Since Next takes care of routing for you, the need for projects like this operating at huge scales is diminishing. I'm glad they still exist for teams that want/need to own the entire application stack, but there are benefits from the community standardizing too.

At my job (dev consulting agency), we're about to embark on rebuilding an in-house framework onto Next.js to take advantage of the larger community tooling and to simplify onboarding of new hires.

React Router has so far made it through 6 iterations, it wouldn't surprise me if v7 was some sort of drop-in plugin replacement within Next. It could open up some areas for more complex navigation requirements without some of the hacky workarounds you need in Next currently.

Interesting times indeed!

3 comments

I'm not sure about that, Next.js' routing is very limited compared to React Router, so much so that I actually spent some time evaluating whether it was worth introducing react-router and skipping Next's half-arsed implementation of a router in a project at work.

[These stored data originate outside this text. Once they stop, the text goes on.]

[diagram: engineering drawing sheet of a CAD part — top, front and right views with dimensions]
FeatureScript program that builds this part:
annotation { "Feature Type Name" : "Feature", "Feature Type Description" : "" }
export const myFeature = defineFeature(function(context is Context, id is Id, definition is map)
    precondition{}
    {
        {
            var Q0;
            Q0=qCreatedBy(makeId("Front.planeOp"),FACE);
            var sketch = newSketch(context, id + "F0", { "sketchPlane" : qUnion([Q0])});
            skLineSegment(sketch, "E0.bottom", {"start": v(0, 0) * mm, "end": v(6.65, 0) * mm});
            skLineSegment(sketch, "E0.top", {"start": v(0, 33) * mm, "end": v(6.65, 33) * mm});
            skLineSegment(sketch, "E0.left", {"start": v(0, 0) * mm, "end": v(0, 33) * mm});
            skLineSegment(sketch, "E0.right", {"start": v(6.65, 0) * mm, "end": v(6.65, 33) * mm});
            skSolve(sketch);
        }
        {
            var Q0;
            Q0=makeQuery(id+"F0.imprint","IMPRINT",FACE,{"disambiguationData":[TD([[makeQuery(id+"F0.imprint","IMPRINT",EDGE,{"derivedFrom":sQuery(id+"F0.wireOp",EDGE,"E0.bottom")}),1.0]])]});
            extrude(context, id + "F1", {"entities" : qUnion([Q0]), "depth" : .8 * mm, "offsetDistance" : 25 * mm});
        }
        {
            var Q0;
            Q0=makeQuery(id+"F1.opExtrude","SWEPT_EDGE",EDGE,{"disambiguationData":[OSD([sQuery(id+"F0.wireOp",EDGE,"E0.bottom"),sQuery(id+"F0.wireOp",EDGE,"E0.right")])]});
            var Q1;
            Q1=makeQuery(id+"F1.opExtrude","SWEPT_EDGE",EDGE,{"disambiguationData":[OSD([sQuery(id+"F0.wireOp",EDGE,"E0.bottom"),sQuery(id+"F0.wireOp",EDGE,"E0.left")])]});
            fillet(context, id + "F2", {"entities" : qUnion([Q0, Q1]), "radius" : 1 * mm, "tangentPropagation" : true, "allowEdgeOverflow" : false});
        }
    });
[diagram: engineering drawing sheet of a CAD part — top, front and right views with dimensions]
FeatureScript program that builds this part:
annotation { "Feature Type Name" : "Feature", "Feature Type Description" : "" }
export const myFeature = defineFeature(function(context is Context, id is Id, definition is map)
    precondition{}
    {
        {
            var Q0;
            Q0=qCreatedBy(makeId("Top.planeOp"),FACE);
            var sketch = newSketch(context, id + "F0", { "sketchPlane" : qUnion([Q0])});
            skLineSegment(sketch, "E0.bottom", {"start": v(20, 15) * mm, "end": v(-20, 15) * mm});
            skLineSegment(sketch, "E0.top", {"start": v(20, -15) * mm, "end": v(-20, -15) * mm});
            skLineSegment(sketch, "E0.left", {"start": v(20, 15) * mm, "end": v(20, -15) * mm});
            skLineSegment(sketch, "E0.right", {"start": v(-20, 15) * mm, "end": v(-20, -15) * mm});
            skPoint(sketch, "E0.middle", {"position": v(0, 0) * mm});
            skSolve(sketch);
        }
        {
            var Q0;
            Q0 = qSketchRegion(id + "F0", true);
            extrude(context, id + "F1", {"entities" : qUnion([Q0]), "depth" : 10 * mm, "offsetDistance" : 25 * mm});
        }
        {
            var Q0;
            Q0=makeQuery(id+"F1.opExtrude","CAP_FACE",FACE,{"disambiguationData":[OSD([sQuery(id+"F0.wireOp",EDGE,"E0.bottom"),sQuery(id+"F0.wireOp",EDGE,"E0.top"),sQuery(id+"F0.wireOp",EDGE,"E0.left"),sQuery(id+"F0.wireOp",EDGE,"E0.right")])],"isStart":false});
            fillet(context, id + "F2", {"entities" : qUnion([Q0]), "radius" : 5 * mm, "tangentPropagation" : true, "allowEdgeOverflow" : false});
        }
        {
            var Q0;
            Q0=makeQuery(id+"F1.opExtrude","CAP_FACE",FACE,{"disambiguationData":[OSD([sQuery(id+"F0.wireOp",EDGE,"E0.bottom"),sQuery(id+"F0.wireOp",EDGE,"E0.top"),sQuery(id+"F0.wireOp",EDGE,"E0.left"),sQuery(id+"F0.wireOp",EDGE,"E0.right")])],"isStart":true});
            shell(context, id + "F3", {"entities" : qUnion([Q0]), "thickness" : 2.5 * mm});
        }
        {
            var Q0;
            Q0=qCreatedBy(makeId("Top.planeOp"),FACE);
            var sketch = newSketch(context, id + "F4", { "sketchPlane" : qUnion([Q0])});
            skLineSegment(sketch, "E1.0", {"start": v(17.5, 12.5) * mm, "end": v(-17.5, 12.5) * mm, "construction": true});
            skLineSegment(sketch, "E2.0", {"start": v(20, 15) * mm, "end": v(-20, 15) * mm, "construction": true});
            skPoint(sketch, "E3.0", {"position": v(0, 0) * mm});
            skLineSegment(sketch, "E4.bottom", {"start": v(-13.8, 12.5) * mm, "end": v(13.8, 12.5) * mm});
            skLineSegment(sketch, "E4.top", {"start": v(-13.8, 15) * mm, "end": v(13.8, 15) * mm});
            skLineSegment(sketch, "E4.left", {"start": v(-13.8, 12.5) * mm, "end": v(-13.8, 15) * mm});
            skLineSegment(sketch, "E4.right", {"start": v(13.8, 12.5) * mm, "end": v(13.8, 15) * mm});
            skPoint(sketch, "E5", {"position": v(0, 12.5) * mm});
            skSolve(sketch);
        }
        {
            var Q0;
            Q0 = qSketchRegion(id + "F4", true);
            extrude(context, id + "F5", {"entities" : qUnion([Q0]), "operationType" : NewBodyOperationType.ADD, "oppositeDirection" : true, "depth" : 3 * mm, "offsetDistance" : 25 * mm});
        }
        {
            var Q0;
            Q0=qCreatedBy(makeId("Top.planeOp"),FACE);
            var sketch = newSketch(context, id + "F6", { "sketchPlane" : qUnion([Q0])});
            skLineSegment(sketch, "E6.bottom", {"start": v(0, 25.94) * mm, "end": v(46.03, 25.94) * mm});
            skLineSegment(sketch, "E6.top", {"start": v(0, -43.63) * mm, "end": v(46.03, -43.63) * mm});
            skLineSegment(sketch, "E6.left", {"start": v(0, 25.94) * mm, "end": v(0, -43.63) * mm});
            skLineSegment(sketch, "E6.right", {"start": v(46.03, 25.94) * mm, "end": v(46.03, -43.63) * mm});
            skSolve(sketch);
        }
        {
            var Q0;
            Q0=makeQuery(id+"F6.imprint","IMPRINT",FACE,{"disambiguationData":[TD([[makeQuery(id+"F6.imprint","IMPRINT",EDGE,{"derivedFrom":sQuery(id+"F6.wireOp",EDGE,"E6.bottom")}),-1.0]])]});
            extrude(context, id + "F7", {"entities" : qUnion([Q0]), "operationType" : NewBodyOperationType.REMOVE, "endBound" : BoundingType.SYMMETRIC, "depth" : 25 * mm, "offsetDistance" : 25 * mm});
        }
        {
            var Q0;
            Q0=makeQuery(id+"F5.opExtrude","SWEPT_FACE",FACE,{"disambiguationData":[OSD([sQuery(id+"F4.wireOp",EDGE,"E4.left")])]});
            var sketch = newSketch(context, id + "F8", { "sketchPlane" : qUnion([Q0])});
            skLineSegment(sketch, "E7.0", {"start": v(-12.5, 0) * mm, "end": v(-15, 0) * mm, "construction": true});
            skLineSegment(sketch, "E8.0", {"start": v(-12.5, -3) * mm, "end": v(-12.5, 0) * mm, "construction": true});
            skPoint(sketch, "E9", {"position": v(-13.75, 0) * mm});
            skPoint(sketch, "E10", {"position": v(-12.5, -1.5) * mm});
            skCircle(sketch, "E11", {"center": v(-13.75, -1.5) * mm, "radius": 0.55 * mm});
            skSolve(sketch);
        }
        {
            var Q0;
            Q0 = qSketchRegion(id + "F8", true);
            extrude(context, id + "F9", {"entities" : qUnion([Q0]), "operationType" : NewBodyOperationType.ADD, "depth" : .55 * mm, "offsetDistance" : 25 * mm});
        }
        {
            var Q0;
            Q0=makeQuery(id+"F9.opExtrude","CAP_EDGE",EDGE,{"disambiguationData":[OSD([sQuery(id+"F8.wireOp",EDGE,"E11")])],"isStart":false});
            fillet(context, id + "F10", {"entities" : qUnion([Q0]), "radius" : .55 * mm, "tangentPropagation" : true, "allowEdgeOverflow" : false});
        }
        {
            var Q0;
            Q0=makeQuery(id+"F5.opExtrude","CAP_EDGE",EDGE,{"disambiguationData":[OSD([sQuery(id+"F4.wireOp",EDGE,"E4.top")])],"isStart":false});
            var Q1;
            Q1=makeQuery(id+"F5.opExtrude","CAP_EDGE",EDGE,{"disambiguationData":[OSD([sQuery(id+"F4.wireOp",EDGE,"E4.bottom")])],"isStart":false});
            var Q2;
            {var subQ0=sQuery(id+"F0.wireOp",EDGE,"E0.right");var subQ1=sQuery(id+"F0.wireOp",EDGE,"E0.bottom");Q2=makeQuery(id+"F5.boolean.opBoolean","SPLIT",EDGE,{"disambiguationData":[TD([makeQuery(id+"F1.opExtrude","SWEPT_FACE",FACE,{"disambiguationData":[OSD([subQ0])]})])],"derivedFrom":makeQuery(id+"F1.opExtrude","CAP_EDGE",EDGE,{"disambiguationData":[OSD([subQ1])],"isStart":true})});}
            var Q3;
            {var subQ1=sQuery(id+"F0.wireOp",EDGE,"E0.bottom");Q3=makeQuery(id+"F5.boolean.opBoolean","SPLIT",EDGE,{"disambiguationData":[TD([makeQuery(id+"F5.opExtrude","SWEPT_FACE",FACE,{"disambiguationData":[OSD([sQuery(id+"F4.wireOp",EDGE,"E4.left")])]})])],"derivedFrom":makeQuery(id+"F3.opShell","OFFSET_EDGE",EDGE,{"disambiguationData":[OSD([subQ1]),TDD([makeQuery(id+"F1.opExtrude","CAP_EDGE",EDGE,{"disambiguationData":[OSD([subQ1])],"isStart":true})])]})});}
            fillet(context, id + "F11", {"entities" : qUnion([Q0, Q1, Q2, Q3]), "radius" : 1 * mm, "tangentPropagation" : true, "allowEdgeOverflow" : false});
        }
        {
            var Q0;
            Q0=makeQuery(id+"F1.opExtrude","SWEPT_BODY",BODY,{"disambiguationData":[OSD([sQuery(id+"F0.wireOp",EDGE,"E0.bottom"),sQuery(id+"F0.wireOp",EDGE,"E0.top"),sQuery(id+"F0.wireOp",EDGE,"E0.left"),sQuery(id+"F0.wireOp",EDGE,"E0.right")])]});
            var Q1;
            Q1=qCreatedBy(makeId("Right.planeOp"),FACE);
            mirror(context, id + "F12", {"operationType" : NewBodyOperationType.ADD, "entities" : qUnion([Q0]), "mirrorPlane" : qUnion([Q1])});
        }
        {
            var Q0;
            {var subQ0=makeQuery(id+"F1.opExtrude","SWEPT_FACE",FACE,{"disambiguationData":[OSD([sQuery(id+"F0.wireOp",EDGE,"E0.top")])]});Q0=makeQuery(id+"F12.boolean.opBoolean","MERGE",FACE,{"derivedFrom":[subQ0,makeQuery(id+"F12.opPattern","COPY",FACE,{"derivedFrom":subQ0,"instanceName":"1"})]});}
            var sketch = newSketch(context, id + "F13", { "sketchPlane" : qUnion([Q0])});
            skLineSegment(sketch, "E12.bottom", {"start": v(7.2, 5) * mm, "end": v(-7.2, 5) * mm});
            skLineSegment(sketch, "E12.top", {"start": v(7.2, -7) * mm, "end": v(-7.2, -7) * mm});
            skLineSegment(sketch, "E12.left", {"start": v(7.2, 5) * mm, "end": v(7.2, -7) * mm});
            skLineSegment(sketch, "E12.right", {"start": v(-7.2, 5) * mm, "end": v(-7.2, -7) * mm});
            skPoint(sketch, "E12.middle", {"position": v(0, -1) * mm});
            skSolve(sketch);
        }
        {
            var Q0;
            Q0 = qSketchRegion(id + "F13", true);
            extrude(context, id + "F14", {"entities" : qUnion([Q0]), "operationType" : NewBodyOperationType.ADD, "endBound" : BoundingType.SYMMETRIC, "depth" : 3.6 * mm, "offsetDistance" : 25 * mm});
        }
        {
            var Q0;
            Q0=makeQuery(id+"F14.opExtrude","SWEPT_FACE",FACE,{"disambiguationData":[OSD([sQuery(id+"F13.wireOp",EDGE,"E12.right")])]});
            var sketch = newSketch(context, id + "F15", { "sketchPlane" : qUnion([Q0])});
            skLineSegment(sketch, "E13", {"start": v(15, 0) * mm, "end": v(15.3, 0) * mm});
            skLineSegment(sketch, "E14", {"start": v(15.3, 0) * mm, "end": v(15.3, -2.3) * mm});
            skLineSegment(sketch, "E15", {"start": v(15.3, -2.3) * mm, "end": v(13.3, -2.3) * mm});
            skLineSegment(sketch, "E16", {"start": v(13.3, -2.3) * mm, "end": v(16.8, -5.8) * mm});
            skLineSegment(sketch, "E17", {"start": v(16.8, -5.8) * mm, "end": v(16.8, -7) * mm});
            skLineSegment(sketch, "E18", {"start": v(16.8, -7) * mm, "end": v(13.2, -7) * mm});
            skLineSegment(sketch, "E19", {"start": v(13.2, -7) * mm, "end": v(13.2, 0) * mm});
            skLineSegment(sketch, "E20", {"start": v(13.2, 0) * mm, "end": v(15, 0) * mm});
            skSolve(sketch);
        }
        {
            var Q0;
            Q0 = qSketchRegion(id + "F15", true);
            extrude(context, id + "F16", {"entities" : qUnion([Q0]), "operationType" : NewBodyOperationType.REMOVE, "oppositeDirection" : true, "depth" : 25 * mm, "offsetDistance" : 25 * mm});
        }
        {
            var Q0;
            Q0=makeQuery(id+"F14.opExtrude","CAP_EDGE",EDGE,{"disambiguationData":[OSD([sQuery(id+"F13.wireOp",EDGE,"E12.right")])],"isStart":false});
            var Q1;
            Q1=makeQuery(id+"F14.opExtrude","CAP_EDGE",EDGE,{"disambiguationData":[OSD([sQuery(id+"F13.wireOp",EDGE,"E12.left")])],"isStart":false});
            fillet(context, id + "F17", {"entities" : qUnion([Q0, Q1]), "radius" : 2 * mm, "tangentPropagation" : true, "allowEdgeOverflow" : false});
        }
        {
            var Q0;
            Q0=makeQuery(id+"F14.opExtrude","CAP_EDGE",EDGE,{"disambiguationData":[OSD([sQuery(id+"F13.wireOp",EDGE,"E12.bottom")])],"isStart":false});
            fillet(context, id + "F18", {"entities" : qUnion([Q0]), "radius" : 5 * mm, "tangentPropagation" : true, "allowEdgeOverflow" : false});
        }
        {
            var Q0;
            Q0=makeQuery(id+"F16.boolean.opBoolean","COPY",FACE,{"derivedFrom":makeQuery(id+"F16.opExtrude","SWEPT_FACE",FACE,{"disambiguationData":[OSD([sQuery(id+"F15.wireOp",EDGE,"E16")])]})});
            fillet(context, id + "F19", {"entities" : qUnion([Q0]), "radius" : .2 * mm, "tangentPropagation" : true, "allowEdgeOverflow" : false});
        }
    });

I've been very vocal against Next multiple times recently, so I'm definitely biased, but I wouldn't use it for anything more than a basically static web app. Its whole API is very basic, and quite shallow and underdocumented when you need to go a little deeper than "compile this React component into a static html page" and filesystem-based routing.

Not that I'm a fan of React Router either, as they felt they needed to break their API contract five (!) times in a couple years of existence, but at least it presents some surface area and depth in its API if you need to build an slightly more complex app that's more than a static site.

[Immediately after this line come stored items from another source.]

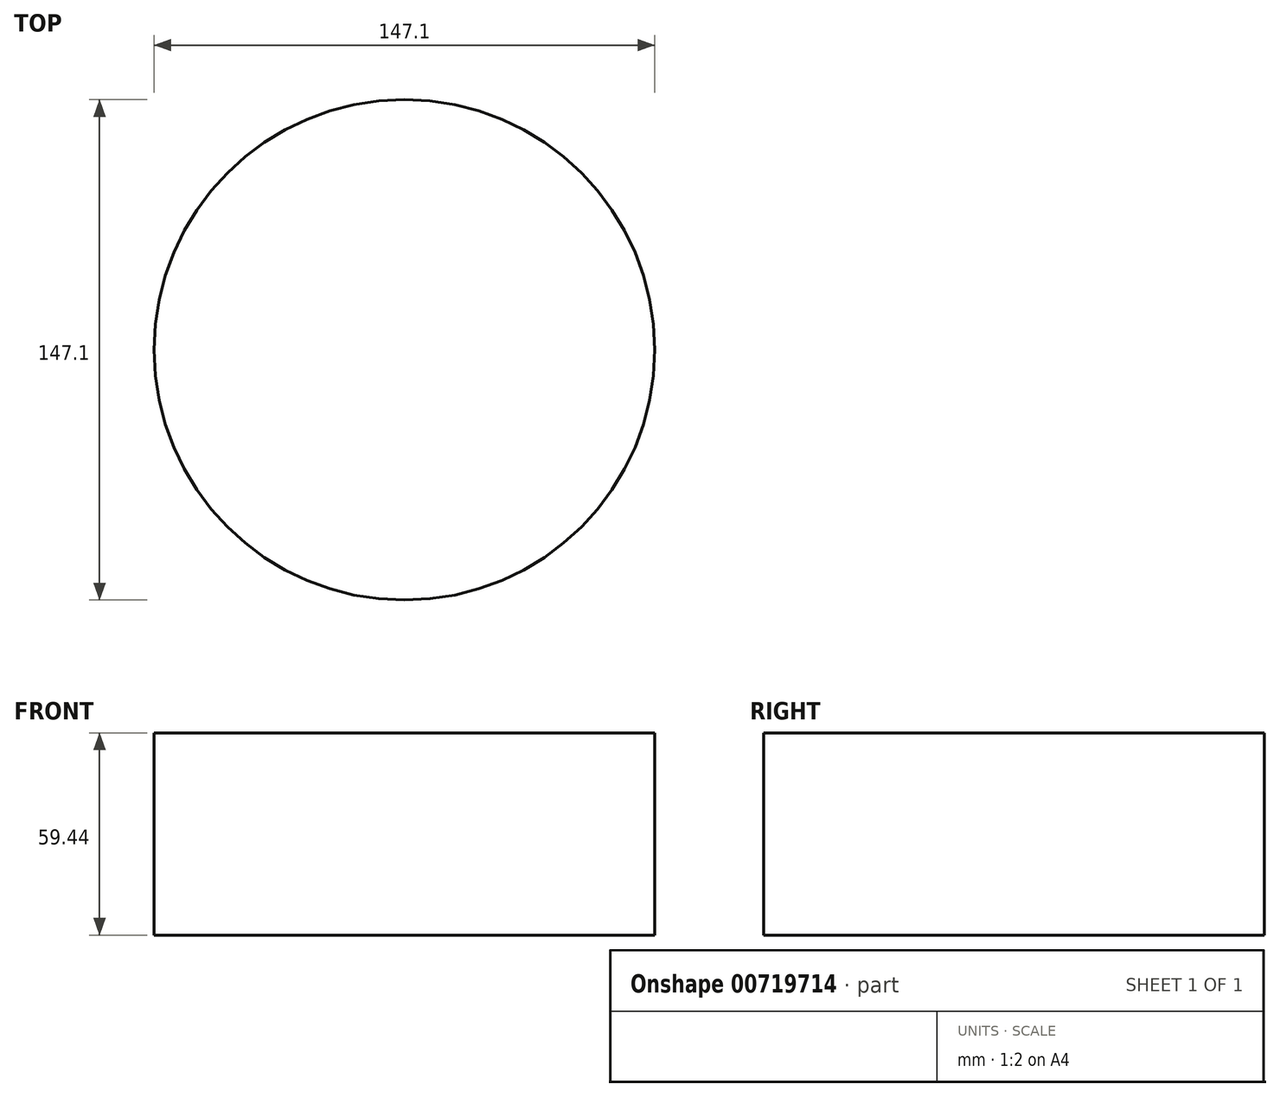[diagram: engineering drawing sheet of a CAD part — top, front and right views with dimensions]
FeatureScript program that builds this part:
annotation { "Feature Type Name" : "Feature", "Feature Type Description" : "" }
export const myFeature = defineFeature(function(context is Context, id is Id, definition is map)
    precondition{}
    {
        {
            var Q0;
            Q0=qCreatedBy(makeId("Top.planeOp"),FACE);
            var sketch = newSketch(context, id + "F0", { "sketchPlane" : qUnion([Q0])});
            skCircle(sketch, "E0", {"center": v(0, 0) * mm, "radius": 73.55 * mm});
            skSolve(sketch);
        }
        {
            var Q0;
            Q0=makeQuery(id+"F0.imprint","IMPRINT",FACE,{"disambiguationData":[TD([[makeQuery(id+"F0.imprint","IMPRINT",EDGE,{"derivedFrom":sQuery(id+"F0.wireOp",EDGE,"E0")}),1.0]])]});
            extrude(context, id + "F1", {"entities" : qUnion([Q0]), "depth" : 59.44 * mm, "offsetDistance" : 25.4 * mm});
        }
    });
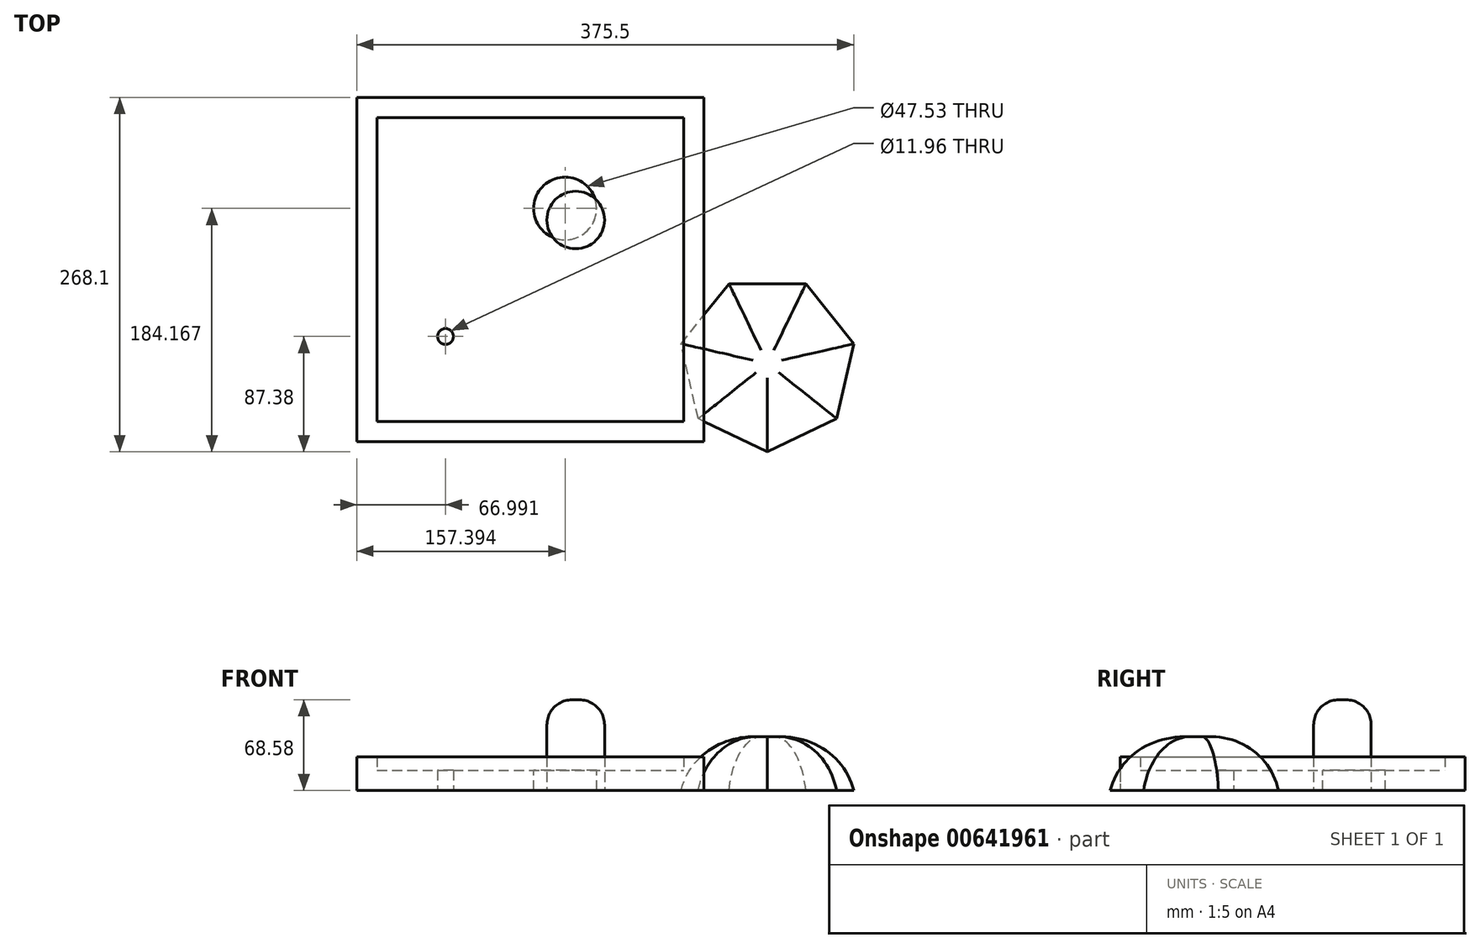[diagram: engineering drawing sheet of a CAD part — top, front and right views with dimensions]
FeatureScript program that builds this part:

Absolutely. Next’s router kind of kneecapped a feature we were building out recently and we had to adjust our implementation accordingly.

The router is so deeply entwined with getServerSideProps - we couldn’t find a way, including using shallow transitions, to push to the same path without triggering rebuilding the page due to a request to next/_data which returned the corresponding server side props.

Amongst other things. It’s a wonderful framework, there’s no question. The router is definitely not its strength though.

> Next.js' routing is very limited compared to React Router

What specifically do you find is lacking?

> I've been very vocal against Next multiple times recently, so I'm definitely biased, but I wouldn't use it for anything more than a basically static web app. Its whole API is very basic, and quite shallow and underdocumented when you need to go a little deeper than "compile this React component into a static html page" and filesystem-based routing.

Could you be more specific? Next.js was originally designed for server-rendered React apps, so I'm wondering how you landed to using it only for static web apps.

Especially would love to hear more about what you think is missing from the docs.

Wondering if Remix will be a good alternative for Next
Next's router is the only thing that holds me back from fully embracing it. It sucks that I have to give up every other awesome thing the framework offers when I have a project that does not fit with their router. Hoping something changed in the last year and someone can point me to a solution
I'm curious: what specific problems are you running into?
Nested routing. It's basically unusable for a master/detail view, which is common in dashboard apps.
So just use next with react-router?
Kinda defeats the purpose of NextJS's organization - the filesystem based routing is pretty key to their server side rendering logic and the cornerstone of their sensible defaults for making performant applications out of the box, vs just having a wildcard route that runs React Router - might as well just use CRA in that case, no?
> might as well just use CRA

Why would anyone use CRA when there is next? Either I write my webpack config, or I use a comercial tool with sensible default, and the flexibility to mix and match single page and SSR in the future.

There are many reasons, but what I was saying is that if you don't use the routing, then a lot of the value of NextJS disappears.
Could you share the reasons you don't pick Next.js? Are you only finding value in the file system routing?
I'm not sure you can, their router is how they handle data fetching for server-side rendering
What do you think will become of CRA, given next’s growth?